# Index notation is driving me CRAZY!

1. Mar 21, 2009

### AxiomOfChoice

I've already posted a couple of index notation questions on here and I've gotten very helpful responses. So I thought I'd try my lucky again, though I'm a little more stumped on this question than I was on the others...

Let $\vec{x}$ be the position vector and $\vec{r}$ the radial unit vector. In index notation, I find myself confronted with simplifying

$$x_k \partial_i r_k.$$

I desperately want this to be zero, but I can't figure out why it should be. (I can't really figure out what this represents at all, as a matter of fact.) Isn't $\partial_i r_k$ a 2 by 2 matrix? And if so, how would multiplying with $x_k$ make everything go away? Again, maybe it doesn't.

Can anyone help?

2. Mar 21, 2009

### matt grime

Edit: of course it helps if I (read and hence) write the correct thing; here's what I should have written.

You can just write the sum out (doing this is what helped me from going from "summation convention, that's black magic" to "summation convention is really useful and easy".

$$\sum_k x_k\partial_i r_k$$

Now, what exactly is $\partial_i$?

Last edited: Mar 21, 2009
3. Mar 21, 2009

### matt grime

No, it is what happens when you apply $\partial_i$ to $r_k$.

I'm assuming that $\partial_i$ means partial derivative with respect to something (x_i perhaps, or r_i).

Passing back to matrices, remember that if M is a matrix we write M_{ij} for the i,j'th entry of a matrix (say a real number). M_{ij} is _not_ a matrix. It is an element of a matrix.

4. Mar 21, 2009

### AxiomOfChoice

I think I've shown that $x_k \partial_i r_k$ is identically zero: Rewrite $x_k \partial_i r_k$ as

$$x_k \partial_i (\frac{x_k}{r}),$$

where as usual $r = |\vec{r}|$. We can apply the chain rule to get

$$x_k \partial_i (\frac{x_k}{r}) = x_k x_k \partial_i(\frac{1}{r}) + \frac{x_k}{r} \partial_i x_k.$$

Things become easier now. The second term on the RHS is just

$$\frac{x_k}{r}\delta_{ik} = \frac{x_k}{r}$$.

# Supplied information:

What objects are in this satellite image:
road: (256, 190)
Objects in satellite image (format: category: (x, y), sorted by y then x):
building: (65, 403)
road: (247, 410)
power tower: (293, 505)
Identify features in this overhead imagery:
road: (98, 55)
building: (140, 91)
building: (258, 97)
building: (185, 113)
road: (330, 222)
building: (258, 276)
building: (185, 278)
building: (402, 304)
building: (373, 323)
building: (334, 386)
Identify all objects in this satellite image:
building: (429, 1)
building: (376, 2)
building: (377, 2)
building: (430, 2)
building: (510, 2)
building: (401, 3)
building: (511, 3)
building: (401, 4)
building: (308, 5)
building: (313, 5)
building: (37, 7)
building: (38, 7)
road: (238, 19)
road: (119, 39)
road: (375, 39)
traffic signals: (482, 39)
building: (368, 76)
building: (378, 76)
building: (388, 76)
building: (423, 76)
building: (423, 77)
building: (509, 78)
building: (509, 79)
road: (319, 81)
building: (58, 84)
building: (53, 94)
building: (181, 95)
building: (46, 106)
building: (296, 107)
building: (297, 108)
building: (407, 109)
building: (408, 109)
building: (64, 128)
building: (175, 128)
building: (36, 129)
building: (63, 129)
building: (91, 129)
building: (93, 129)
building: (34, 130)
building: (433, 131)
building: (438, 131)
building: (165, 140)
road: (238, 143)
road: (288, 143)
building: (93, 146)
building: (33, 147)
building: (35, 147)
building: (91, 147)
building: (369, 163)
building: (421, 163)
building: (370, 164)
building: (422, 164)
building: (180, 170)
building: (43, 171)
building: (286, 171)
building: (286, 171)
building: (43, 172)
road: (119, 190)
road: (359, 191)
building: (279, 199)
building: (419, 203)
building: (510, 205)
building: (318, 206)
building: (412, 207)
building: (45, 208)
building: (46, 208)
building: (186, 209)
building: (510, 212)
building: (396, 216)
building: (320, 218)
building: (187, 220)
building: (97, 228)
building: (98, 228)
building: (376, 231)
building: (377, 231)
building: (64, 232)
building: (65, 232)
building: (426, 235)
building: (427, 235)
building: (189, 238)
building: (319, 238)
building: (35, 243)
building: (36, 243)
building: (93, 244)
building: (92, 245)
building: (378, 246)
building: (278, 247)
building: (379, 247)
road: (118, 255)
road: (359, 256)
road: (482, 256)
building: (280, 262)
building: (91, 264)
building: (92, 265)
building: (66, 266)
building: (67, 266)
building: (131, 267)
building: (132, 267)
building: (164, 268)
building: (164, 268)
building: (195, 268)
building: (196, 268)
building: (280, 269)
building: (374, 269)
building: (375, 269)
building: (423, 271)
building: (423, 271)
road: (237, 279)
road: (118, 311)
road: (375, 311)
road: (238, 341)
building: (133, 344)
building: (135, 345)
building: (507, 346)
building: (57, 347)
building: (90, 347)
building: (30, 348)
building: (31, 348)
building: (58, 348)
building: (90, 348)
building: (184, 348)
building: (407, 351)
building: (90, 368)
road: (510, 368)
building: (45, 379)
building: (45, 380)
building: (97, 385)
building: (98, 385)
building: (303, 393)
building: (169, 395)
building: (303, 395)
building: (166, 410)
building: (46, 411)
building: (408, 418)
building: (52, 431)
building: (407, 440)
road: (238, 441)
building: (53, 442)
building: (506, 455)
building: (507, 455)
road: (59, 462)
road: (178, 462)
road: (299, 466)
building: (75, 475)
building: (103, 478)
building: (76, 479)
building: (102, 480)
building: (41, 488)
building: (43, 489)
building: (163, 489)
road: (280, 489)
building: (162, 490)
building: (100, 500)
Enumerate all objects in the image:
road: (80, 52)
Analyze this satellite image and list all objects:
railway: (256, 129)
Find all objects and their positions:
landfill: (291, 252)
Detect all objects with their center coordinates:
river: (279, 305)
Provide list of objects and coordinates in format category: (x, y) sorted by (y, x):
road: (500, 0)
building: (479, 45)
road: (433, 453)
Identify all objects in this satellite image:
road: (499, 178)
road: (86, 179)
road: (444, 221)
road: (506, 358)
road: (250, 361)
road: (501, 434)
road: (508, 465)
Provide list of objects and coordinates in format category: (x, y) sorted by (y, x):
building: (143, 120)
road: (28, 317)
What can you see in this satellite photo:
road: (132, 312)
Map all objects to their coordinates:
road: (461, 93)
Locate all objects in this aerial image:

# What you need to do:
Answer these about the index notation thread:
(a) What does the first poster say they desperately want x_k ∂_i r_k to be?
(b) What does matt grime assume ∂_i means?
(c) According to matt grime, what is M_{ij} if M is a matrix?
The items have no role in this exercise.

# Task solution:
(a) Zero.
(b) A partial derivative with respect to something, perhaps x_i or r_i.
(c) The i,j'th entry of the matrix, an element of it rather than a matrix.